# Speakers and headphone jack trouble



## FlyinDutchmann (Dec 19, 2010)

Hello 8)
I have been using FreeBSD for some time, and have a problem that is more annoying than problematic, and have sought answers since january on how to solve it but to no avail. I have a compaq running Windows and FreeBSD both, with some speakers that plug into the headphone jack, which is located on the front of the laptop. FreeBSD does not detect the jack,I show 3 sound cards and have tested all 3. sound only comes from the on board laptop speakers, and I cannot seem to figure out how to route the sound to the jack on the front of the laptop. Any suggestions?


----------



## Deleted member 9563 (Dec 19, 2010)

Does the jack work when you are in Windows?


----------



## FlyinDutchmann (Dec 19, 2010)

Yes, it does.....It also works with Ubuntu Linux, mandriva, centos, OSX, etc etc.....I have used almost every os out there, and prefer FreeBSD over them all.
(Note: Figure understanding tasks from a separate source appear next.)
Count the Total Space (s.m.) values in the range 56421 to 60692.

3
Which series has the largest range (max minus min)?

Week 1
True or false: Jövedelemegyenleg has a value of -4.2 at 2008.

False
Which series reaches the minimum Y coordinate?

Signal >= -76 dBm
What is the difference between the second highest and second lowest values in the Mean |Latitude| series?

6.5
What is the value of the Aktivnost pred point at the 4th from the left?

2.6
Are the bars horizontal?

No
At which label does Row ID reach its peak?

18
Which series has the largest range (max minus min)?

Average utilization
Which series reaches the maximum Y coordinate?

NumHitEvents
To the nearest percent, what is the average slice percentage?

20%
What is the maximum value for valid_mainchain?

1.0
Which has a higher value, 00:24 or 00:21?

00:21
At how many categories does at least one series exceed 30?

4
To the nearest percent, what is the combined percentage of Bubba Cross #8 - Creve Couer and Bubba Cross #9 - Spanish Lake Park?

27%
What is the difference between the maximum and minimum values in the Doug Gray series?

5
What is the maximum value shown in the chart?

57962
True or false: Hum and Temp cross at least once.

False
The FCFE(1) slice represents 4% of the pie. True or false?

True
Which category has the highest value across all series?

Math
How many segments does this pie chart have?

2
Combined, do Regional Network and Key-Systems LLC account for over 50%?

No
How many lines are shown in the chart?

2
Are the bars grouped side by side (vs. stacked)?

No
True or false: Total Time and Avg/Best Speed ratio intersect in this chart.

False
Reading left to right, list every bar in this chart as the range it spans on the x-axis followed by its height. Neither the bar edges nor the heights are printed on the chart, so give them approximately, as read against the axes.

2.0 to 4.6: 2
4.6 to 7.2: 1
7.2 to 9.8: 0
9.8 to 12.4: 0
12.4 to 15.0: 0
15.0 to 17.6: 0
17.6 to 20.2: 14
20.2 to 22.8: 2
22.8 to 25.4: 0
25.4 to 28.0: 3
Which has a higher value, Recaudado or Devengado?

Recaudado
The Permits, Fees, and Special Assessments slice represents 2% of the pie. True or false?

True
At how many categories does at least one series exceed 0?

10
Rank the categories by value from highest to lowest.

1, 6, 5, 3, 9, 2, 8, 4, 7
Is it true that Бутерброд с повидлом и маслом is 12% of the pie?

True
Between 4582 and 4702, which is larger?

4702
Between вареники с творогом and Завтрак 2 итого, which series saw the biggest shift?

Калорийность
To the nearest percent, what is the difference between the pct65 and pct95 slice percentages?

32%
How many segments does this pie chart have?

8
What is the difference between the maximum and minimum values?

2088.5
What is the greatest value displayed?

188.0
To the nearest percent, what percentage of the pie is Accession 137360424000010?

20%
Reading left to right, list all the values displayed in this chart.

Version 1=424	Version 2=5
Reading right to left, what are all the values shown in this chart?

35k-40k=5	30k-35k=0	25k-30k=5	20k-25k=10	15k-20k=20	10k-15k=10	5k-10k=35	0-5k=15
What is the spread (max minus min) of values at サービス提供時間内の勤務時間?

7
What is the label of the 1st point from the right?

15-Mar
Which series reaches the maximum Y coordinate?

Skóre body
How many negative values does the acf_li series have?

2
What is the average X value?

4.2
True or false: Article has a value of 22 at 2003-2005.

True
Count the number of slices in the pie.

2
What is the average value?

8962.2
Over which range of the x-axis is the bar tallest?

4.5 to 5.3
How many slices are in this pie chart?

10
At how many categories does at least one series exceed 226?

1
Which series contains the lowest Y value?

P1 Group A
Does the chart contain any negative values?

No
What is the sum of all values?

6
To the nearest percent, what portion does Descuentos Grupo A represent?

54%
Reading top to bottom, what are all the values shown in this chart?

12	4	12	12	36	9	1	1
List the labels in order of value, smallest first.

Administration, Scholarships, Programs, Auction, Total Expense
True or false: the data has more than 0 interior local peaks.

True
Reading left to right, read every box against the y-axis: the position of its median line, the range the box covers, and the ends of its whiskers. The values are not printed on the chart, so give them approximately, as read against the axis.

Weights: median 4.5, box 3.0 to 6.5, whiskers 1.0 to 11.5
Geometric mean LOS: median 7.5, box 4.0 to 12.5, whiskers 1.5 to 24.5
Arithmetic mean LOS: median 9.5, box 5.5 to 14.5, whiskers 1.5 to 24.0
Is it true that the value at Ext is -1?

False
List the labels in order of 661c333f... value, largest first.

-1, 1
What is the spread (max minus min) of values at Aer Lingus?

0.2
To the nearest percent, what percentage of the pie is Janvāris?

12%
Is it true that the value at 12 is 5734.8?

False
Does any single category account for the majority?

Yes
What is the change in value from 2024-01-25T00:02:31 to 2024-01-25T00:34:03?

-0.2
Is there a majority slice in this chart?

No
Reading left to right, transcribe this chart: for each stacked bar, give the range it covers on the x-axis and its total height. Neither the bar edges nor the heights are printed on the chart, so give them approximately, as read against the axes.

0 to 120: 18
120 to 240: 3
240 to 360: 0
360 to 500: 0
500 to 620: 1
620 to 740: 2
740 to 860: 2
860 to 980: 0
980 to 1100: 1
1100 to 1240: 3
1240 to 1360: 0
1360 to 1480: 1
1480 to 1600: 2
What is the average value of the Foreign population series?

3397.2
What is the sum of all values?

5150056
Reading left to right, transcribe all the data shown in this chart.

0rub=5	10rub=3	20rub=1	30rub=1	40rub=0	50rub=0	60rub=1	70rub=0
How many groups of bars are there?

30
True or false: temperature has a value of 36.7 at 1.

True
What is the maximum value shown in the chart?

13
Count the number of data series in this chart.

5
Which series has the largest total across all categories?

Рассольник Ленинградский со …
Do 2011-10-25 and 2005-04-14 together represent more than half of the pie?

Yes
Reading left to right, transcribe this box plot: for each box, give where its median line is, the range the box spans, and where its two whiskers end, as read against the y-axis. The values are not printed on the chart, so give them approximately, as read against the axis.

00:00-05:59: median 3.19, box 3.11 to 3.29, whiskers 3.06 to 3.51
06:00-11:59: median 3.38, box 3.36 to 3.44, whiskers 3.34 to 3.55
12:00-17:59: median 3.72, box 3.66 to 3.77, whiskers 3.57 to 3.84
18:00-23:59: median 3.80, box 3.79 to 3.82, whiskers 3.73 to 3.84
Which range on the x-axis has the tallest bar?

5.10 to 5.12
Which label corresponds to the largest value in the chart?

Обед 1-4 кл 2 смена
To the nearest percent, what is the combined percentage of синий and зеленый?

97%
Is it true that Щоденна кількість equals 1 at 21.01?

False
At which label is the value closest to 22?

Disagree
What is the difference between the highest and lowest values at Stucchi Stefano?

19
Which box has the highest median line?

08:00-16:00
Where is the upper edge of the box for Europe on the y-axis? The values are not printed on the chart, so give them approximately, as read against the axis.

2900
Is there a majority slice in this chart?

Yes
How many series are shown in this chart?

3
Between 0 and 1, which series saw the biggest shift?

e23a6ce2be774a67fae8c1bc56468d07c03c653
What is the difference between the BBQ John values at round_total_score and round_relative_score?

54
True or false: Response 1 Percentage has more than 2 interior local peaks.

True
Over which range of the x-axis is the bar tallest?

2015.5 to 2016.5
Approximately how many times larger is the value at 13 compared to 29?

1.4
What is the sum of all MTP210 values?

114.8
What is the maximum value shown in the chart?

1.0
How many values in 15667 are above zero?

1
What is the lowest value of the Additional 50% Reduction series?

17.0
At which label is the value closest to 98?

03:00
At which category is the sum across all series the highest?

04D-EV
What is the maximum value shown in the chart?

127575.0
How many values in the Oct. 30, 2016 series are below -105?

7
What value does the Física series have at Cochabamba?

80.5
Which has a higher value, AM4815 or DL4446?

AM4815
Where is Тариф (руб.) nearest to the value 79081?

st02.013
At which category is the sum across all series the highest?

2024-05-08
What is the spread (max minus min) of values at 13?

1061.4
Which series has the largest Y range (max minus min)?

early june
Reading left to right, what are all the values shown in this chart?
I just would like to get the speakers working with it so I could stop using Windows altogether.:e


----------



## wblock@ (Dec 19, 2010)

This thread may be helpful.  Of course the values will probably be different on your machine.  See snd_hda(4).


----------



## FlyinDutchmann (Dec 19, 2010)

I dont know how to add hints 8(


----------



## FlyinDutchmann (Dec 19, 2010)

I fixed it by accident...I opened a terminal and entered `sysctl hw.snd.defaults_unit=1` and the speakers came on :/ after 8 months thats all I had to do? :/Anyway its fixed


----------